RECORDED INFORMATION below:

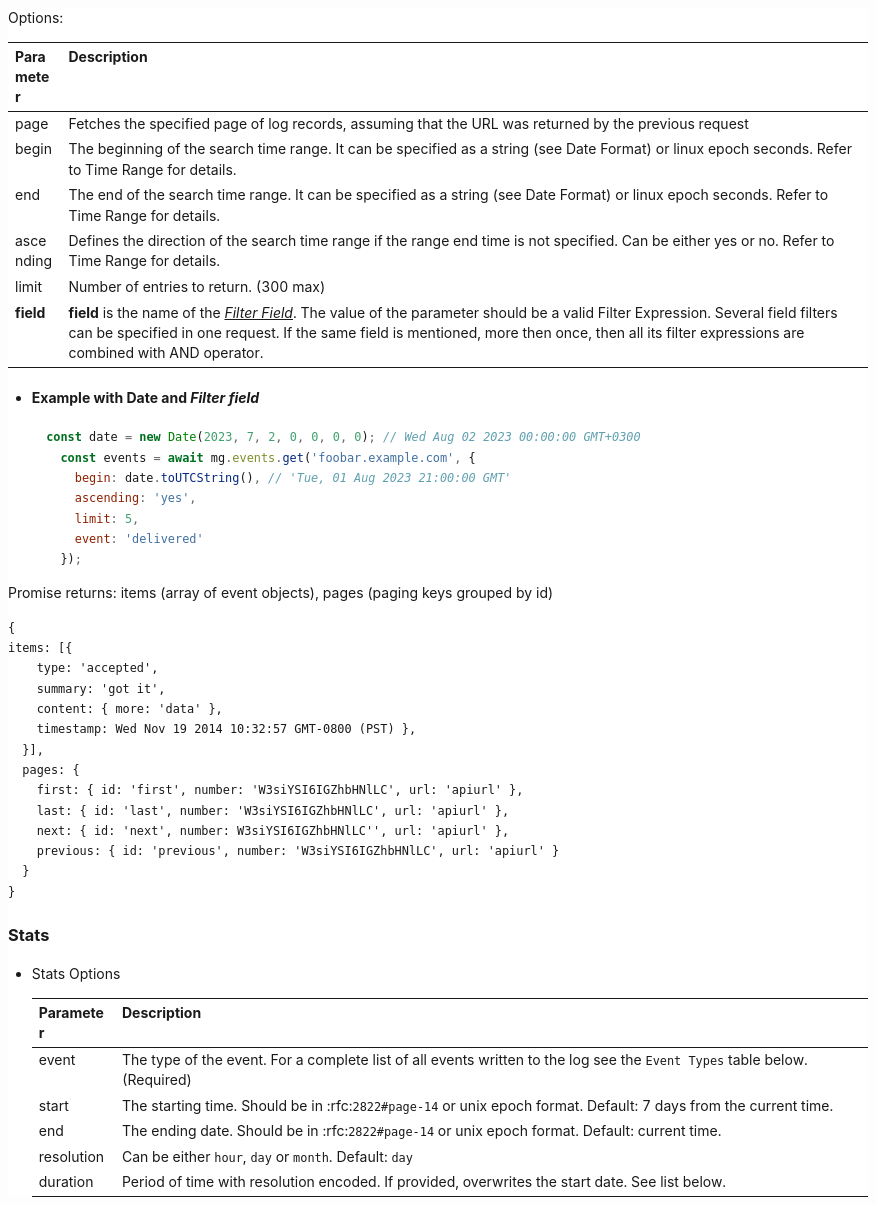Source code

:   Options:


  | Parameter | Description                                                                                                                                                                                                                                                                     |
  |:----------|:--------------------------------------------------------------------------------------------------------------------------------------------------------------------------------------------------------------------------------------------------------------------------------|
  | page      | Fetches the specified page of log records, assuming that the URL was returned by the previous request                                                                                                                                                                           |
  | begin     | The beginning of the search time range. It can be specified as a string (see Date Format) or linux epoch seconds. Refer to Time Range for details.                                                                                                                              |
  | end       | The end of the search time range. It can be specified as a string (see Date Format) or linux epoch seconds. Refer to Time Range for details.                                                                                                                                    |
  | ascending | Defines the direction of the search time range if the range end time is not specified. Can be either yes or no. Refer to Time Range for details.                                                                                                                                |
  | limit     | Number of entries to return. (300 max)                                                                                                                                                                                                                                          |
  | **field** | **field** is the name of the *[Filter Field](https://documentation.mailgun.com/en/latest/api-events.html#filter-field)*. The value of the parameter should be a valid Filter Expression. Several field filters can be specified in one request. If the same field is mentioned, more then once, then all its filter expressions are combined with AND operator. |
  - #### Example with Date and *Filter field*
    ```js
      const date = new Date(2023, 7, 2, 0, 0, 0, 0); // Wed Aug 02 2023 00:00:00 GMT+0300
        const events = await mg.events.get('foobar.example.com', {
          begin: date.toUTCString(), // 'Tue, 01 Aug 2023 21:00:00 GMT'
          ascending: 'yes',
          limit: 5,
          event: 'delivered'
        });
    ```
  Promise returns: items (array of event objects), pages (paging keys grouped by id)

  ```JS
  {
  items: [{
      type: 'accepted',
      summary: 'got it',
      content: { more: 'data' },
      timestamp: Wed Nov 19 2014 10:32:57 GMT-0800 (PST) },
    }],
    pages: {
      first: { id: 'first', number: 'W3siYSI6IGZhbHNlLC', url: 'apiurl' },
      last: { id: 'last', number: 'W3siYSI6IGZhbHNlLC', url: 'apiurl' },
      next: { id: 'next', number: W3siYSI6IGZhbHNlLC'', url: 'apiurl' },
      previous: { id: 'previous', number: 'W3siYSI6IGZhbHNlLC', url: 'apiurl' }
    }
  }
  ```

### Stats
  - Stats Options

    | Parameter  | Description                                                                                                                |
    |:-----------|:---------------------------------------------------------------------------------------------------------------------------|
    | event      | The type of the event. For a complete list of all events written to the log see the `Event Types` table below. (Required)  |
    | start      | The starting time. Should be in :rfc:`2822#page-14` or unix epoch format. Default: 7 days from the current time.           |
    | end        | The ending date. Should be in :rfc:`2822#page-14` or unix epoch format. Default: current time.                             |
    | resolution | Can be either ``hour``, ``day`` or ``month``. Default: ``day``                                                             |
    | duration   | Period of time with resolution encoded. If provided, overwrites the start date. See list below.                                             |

End of RECORDED INFORMATION.

__WHAT THIS TASK INVOLVES__: Using the material above, work out how many lines contain the string "items". Give that number alone.

__EXERCISE RESPONSE__: 2